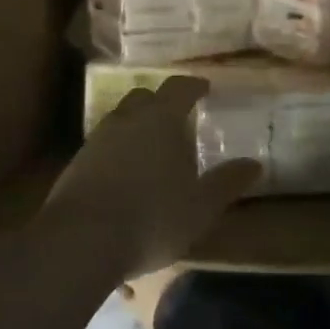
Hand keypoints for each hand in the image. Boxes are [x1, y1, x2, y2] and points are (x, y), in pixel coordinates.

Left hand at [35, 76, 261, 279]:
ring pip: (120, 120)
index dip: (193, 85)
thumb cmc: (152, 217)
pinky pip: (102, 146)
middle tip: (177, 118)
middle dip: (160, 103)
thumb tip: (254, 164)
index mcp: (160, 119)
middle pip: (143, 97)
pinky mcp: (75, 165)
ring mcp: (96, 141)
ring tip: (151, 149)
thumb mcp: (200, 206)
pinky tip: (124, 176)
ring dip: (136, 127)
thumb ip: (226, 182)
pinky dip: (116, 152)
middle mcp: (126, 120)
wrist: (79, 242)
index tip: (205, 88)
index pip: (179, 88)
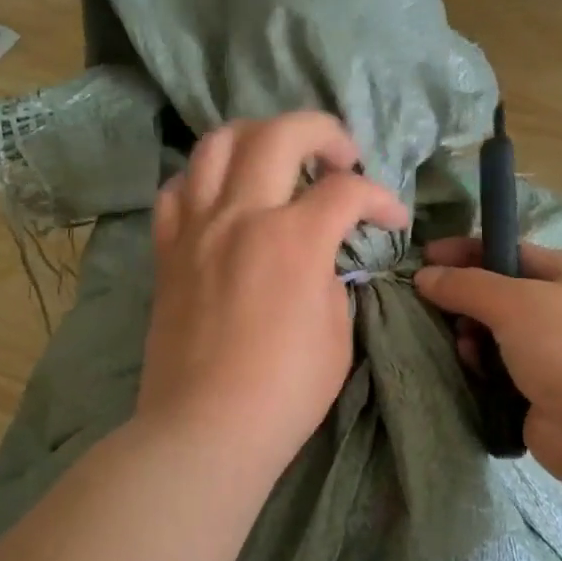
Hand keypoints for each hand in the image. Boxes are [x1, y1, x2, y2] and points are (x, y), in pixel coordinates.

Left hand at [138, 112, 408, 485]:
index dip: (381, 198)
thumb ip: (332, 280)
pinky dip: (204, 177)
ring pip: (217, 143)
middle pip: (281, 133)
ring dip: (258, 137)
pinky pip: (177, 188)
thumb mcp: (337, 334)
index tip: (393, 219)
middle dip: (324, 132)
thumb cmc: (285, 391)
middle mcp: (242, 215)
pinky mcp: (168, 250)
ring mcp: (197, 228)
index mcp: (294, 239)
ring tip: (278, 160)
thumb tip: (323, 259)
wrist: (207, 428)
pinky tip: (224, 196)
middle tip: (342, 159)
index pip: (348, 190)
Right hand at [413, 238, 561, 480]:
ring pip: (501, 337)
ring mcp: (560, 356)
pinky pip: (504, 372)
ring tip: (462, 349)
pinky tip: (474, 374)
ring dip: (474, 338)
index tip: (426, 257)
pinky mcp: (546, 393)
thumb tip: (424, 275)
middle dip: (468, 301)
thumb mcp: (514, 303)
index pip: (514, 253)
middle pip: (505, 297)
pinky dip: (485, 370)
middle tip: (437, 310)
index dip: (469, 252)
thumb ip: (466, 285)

####################

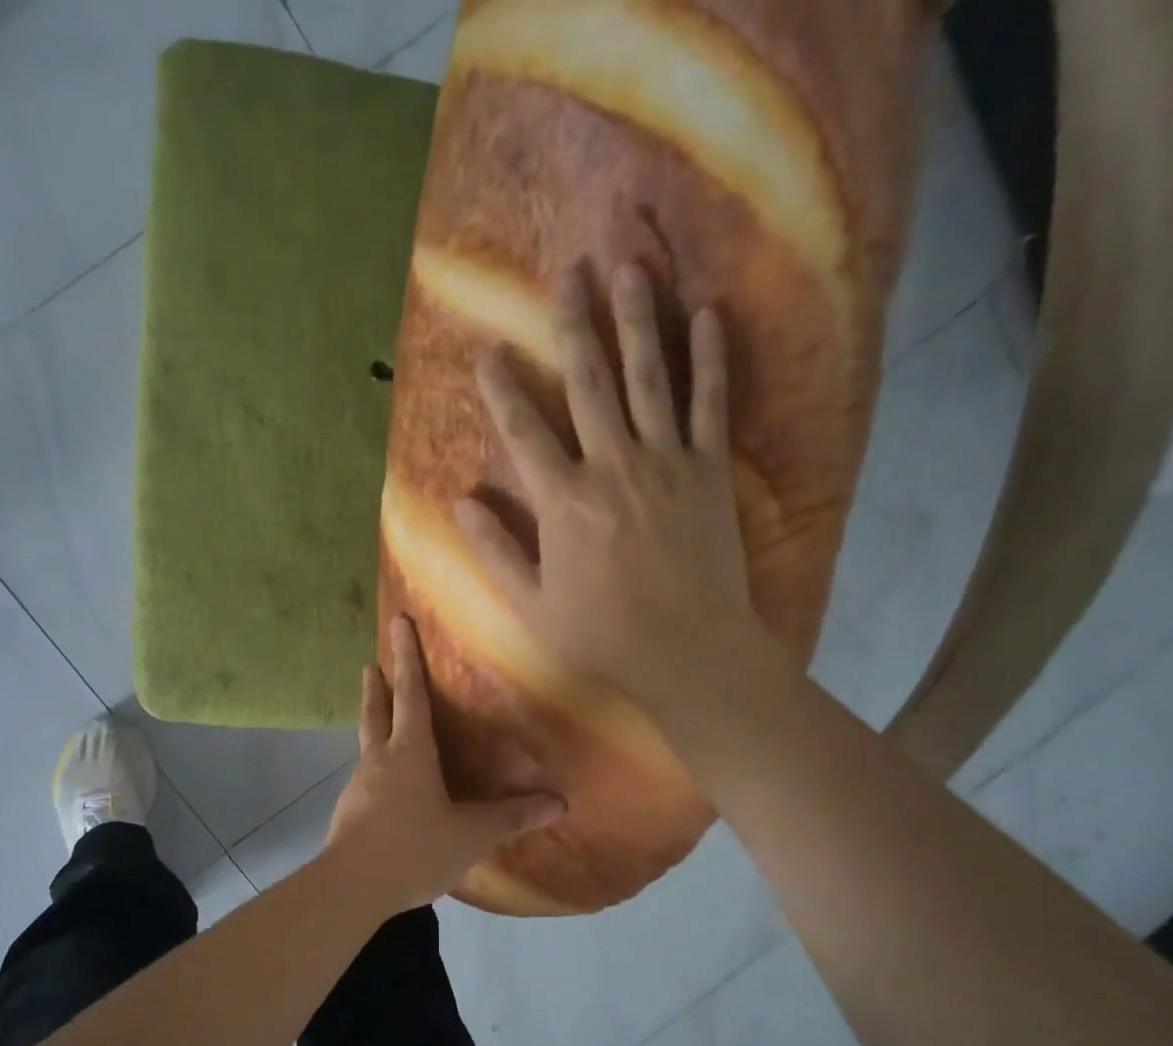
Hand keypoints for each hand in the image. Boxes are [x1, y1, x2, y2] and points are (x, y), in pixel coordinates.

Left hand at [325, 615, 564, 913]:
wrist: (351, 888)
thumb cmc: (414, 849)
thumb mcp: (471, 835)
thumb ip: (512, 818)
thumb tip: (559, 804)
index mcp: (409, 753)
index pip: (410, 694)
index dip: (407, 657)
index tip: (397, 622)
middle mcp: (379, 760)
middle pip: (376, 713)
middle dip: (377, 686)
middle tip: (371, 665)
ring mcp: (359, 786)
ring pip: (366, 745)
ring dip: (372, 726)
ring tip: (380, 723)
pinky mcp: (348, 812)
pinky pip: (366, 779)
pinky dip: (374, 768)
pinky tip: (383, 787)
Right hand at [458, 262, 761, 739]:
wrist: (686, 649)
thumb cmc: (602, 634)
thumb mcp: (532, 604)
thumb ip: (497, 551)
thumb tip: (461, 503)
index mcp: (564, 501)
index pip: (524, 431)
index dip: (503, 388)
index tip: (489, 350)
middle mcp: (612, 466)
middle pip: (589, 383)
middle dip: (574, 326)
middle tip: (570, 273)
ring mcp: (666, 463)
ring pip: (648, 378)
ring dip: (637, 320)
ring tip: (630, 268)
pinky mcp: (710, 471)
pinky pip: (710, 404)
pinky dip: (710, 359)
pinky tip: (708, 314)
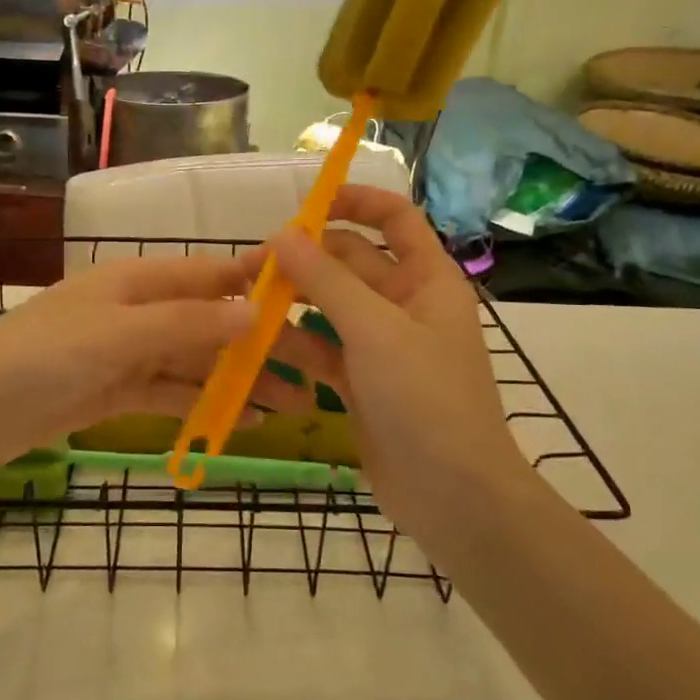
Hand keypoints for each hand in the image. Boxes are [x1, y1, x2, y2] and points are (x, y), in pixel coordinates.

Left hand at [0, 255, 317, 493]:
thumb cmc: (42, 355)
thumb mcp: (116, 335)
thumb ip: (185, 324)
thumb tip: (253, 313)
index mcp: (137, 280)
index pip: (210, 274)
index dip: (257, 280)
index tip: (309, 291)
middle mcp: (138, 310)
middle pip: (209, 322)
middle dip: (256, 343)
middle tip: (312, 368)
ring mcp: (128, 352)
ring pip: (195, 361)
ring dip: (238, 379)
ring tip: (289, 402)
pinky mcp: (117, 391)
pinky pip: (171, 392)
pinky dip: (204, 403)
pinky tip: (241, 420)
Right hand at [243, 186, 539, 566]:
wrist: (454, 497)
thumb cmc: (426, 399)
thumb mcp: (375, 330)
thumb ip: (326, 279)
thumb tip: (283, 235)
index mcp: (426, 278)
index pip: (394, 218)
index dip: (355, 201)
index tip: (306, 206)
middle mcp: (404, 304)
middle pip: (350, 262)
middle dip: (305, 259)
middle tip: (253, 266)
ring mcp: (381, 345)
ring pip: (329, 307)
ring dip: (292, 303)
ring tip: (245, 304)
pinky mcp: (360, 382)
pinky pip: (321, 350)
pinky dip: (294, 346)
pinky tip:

####################

### EXERCISE REQUIREMENTS
Above this task is a listing. Restate, word for word and with nothing added, the lines from the one with "middle mcp: (379, 760)" through the one with "pinky tip: (708, 314)".

### TASK SOLUTION
middle mcp: (379, 760)
middle pip: (376, 713)
middle dip: (377, 686)
middle tip: (371, 665)
ring mcp: (359, 786)
ring pip: (366, 745)
ring dip: (372, 726)
ring tip: (380, 723)
pinky mcp: (348, 812)
pinky pip: (366, 779)
pinky dip: (374, 768)
pinky tip: (383, 787)
Right hand at [458, 262, 761, 739]:
wrist: (686, 649)
thumb cmc: (602, 634)
thumb mcp: (532, 604)
thumb ip: (497, 551)
thumb tip: (461, 503)
index mcp: (564, 501)
index pip: (524, 431)
index dip: (503, 388)
index tip: (489, 350)
middle mcp: (612, 466)
middle pip: (589, 383)
middle dip: (574, 326)
middle tip: (570, 273)
ring mcp: (666, 463)
ring pip: (648, 378)
ring dip: (637, 320)
ring tip: (630, 268)
pinky mcp: (710, 471)
pinky pip: (710, 404)
pinky dip: (710, 359)
pinky tip: (708, 314)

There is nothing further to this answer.